In general, when the Price Elasticity is less than one, a price decrease will increase revenue, and vice versa. But when Price Elasticity is greater than one, a price decrease will decrease revenue, and vice versa. The former is referred to as Inelastic Demand and the latter Elastic Demand.
Elasticity < 1 Inelastic Demand
Elasticity > 1 Elastic Demand
Elasticity = 1 Unitary Elasticity – And revenue is maximized
There are four determinants of Price Elasticity:
- Price (proportion of budget)
- Availability of Substitutes
- Necessity or Luxury
- Time Frame
Newspapers make up an insignificant proportion of the typical buyer’s budget. Even an increase of as much as 50% corresponds to such a small amount of money that it’s largely unimportant to the buyer. Airline flights, on the other hand, are somewhat expensive. The difference in fares across airlines is often in the hundreds of dollars. And so, it pays the consumer to shop around. All else equal, newspapers would therefore tend to be less elastic than airlines.
Another important consideration is the ability to substitute away from one product to another. With the aid of travel websites, consumers can check fares across multiple airlines. The same isn’t true for most newspapers. Most cities have one, or at most two, major newspapers. And even when there are two, they tend to be sufficiently different in content and approach to make them poor substitutes. So, for the buyer, the only real option is whether to do without the local paper altogether. For this reason, newspapers would again tend to be less elastic than airlines.
In general, luxuries tend to be more price-sensitive (i.e. elastic) than necessities. The buyer of a luxury product (defined simply as any good that doesn’t qualify as a necessity) can always simply decide to delay purchasing the product altogether. This isn’t practical for a necessity. Stopping at a gas station, the customer finding that the price of her favorite snack has increased can simply do without.

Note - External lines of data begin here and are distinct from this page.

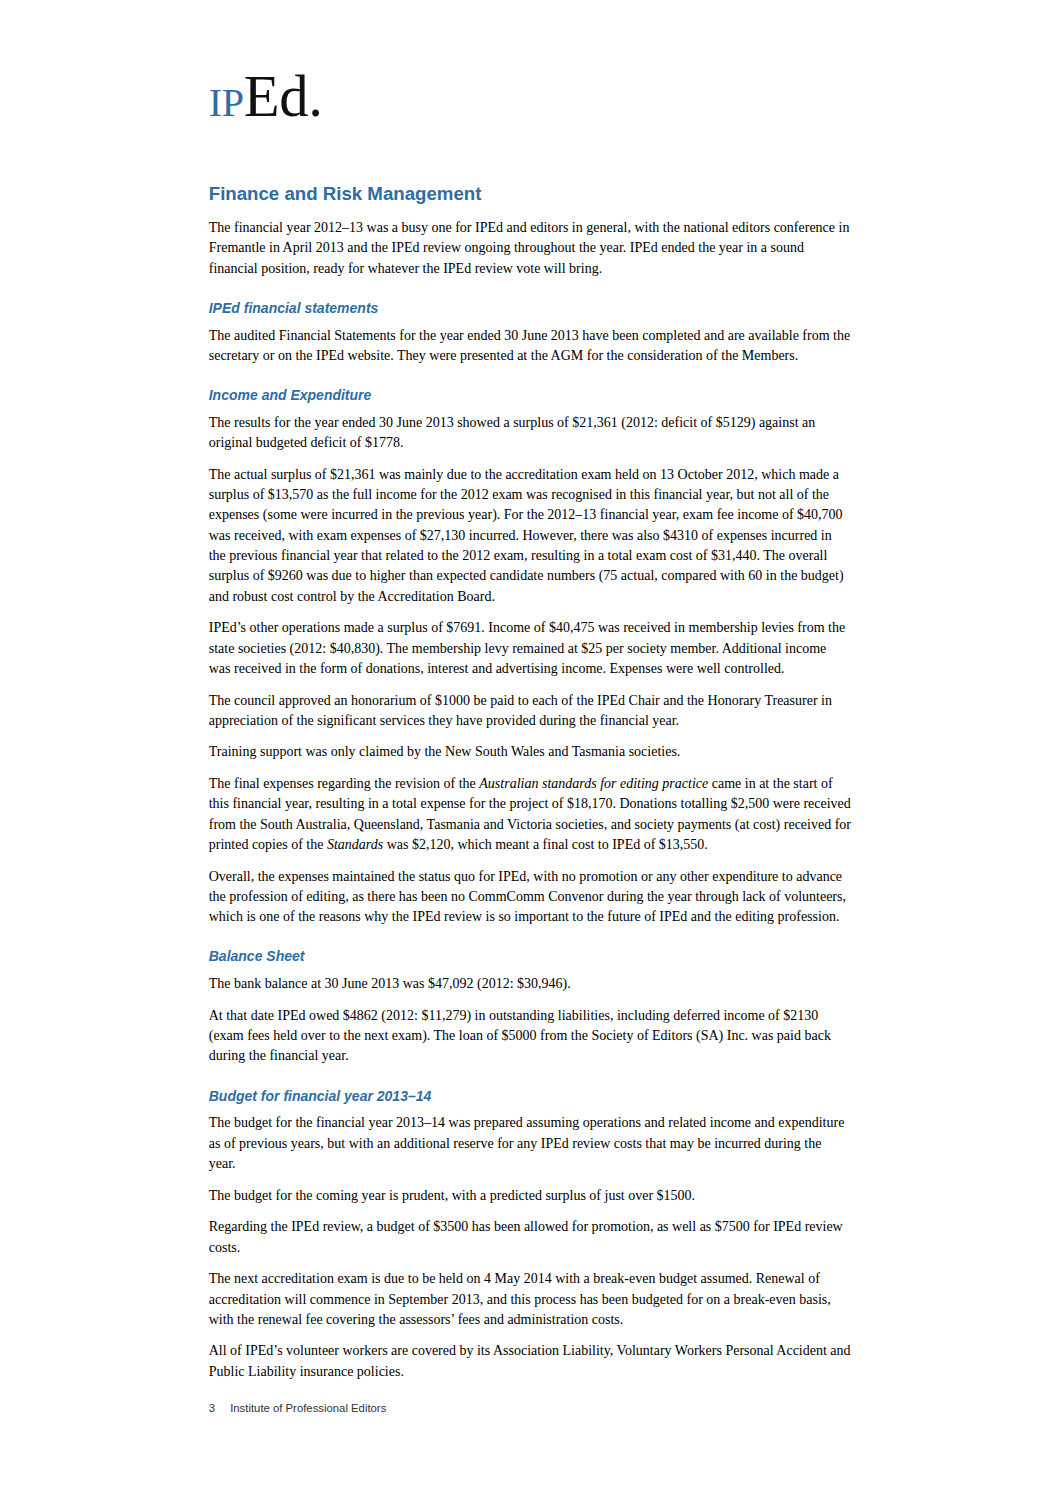IP Ed.
Finance and Risk Management
The financial year 2012–13 was a busy one for IPEd and editors in general, with the national editors conference in Fremantle in April 2013 and the IPEd review ongoing throughout the year. IPEd ended the year in a sound financial position, ready for whatever the IPEd review vote will bring.
IPEd financial statements
The audited Financial Statements for the year ended 30 June 2013 have been completed and are available from the secretary or on the IPEd website. They were presented at the AGM for the consideration of the Members.
Income and Expenditure
The results for the year ended 30 June 2013 showed a surplus of $21,361 (2012: deficit of $5129) against an original budgeted deficit of $1778.
The actual surplus of $21,361 was mainly due to the accreditation exam held on 13 October 2012, which made a surplus of $13,570 as the full income for the 2012 exam was recognised in this financial year, but not all of the expenses (some were incurred in the previous year). For the 2012–13 financial year, exam fee income of $40,700 was received, with exam expenses of $27,130 incurred. However, there was also $4310 of expenses incurred in the previous financial year that related to the 2012 exam, resulting in a total exam cost of $31,440. The overall surplus of $9260 was due to higher than expected candidate numbers (75 actual, compared with 60 in the budget) and robust cost control by the Accreditation Board.
IPEd’s other operations made a surplus of $7691. Income of $40,475 was received in membership levies from the state societies (2012: $40,830). The membership levy remained at $25 per society member. Additional income was received in the form of donations, interest and advertising income. Expenses were well controlled.
The council approved an honorarium of $1000 be paid to each of the IPEd Chair and the Honorary Treasurer in appreciation of the significant services they have provided during the financial year.
Training support was only claimed by the New South Wales and Tasmania societies.
The final expenses regarding the revision of the Australian standards for editing practice came in at the start of this financial year, resulting in a total expense for the project of $18,170. Donations totalling $2,500 were received from the South Australia, Queensland, Tasmania and Victoria societies, and society payments (at cost) received for printed copies of the Standards was $2,120, which meant a final cost to IPEd of $13,550.
Overall, the expenses maintained the status quo for IPEd, with no promotion or any other expenditure to advance the profession of editing, as there has been no CommComm Convenor during the year through lack of volunteers, which is one of the reasons why the IPEd review is so important to the future of IPEd and the editing profession.
Balance Sheet
The bank balance at 30 June 2013 was $47,092 (2012: $30,946).
At that date IPEd owed $4862 (2012: $11,279) in outstanding liabilities, including deferred income of $2130 (exam fees held over to the next exam). The loan of $5000 from the Society of Editors (SA) Inc. was paid back during the financial year.
Budget for financial year 2013–14
The budget for the financial year 2013–14 was prepared assuming operations and related income and expenditure as of previous years, but with an additional reserve for any IPEd review costs that may be incurred during the year.
The budget for the coming year is prudent, with a predicted surplus of just over $1500.
Regarding the IPEd review, a budget of $3500 has been allowed for promotion, as well as $7500 for IPEd review costs.
The next accreditation exam is due to be held on 4 May 2014 with a break-even budget assumed. Renewal of accreditation will commence in September 2013, and this process has been budgeted for on a break-even basis, with the renewal fee covering the assessors’ fees and administration costs.
All of IPEd’s volunteer workers are covered by its Association Liability, Voluntary Workers Personal Accident and Public Liability insurance policies.
3 Institute of Professional Editors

But she will still need to purchase gas even if its price increased as well. For most of us, both airline tickets and newspapers are both luxuries. Of course, this isn’t true for everyone. But to the extent they are luxuries, this would tend to make them both slightly more elastic.
Finally, the time frame matters in several ways. First, consider the Price Elasticity of gasoline. While on any given morning you have to go ahead and fill up regardless of any price increase, over time you have options. If you expect the price to remain high and it’s time to purchase a new vehicle or move, you can choose a more fuel-efficient vehicle or a home closer to your work or school. We observed this in the late 70s and early 80s. Consumers adapted to high fuel prices by purchasing smaller more fuel-efficient vehicles. Conversely when fuel prices fell later in the same decade, consumers dutifully switched back to larger, more powerful vehicles.

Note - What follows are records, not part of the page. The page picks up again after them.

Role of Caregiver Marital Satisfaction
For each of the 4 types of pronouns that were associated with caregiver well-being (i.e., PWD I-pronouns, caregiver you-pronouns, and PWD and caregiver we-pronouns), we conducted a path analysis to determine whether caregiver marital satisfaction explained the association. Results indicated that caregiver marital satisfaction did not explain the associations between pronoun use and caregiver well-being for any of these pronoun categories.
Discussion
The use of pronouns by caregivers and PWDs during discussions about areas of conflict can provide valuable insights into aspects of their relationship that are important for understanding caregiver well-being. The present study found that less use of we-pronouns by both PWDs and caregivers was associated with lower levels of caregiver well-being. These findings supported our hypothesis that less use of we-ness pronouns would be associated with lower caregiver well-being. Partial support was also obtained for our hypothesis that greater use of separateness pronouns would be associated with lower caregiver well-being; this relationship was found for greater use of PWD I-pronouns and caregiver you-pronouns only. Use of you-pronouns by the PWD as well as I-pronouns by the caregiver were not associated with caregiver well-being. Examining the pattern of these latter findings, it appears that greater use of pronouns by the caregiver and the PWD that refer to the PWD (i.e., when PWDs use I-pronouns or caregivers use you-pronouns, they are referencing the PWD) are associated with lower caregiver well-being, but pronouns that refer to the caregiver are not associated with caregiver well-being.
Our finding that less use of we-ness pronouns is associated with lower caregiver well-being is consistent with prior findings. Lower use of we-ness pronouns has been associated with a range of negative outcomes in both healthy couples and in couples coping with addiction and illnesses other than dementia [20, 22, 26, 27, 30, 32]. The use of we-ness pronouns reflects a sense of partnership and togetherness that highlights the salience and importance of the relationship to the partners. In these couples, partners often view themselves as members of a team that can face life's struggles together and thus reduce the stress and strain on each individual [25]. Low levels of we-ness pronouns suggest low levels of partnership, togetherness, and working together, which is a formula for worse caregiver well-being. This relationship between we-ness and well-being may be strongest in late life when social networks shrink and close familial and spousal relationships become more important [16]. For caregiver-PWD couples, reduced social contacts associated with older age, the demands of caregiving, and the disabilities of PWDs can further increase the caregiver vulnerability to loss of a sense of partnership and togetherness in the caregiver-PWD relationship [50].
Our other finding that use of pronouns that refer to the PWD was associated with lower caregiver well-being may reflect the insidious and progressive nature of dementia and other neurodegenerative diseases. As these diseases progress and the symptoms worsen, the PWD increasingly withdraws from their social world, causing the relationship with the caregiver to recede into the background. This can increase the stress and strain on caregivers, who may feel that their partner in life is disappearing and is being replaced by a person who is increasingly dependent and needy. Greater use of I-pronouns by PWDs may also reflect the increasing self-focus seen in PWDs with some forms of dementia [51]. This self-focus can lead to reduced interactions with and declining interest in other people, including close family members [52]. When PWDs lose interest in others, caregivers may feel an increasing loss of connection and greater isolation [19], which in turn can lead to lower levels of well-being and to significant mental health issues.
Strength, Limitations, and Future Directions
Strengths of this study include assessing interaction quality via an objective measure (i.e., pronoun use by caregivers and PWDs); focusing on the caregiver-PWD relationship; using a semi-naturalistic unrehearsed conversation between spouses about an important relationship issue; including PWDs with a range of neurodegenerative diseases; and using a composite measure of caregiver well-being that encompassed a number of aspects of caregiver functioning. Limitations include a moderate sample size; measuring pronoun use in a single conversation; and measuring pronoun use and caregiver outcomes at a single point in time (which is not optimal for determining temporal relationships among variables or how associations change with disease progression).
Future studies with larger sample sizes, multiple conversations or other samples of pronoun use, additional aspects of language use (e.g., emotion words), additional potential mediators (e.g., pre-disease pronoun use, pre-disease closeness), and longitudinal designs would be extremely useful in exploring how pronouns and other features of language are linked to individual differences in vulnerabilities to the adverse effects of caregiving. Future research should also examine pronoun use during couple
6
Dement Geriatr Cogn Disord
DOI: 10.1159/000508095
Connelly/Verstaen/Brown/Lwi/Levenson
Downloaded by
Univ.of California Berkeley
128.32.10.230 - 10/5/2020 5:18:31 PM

Time frame also matters with respect to the duration of the price change. While even a twenty percent reduction in the price of clothing might be met with a collective yawn. A twenty percent reduction that was expected to last only a short amount of time before returning to normal might elicit some reaction. JC Penney, the retailing giant, learned this lesson the hard way. It disastrously eliminated most ‘sales’ replacing them with a permanent price reduction. The result was a significant decline in sales revenue relative to the old strategy of periodic temporary price reductions.
Time frame might explain why airlines rely on promotions rather than simple price reductions. By making the price change temporary, they increase the response to a price reduction. (And they have an easy path to subsequently raise prices again.) And time frame might also be relevant to a local newspaper. While they might not observe a significant drop in circulation immediately following a price increase, over time sales may continue to decline as subscribers are able to find more alternative sources of information.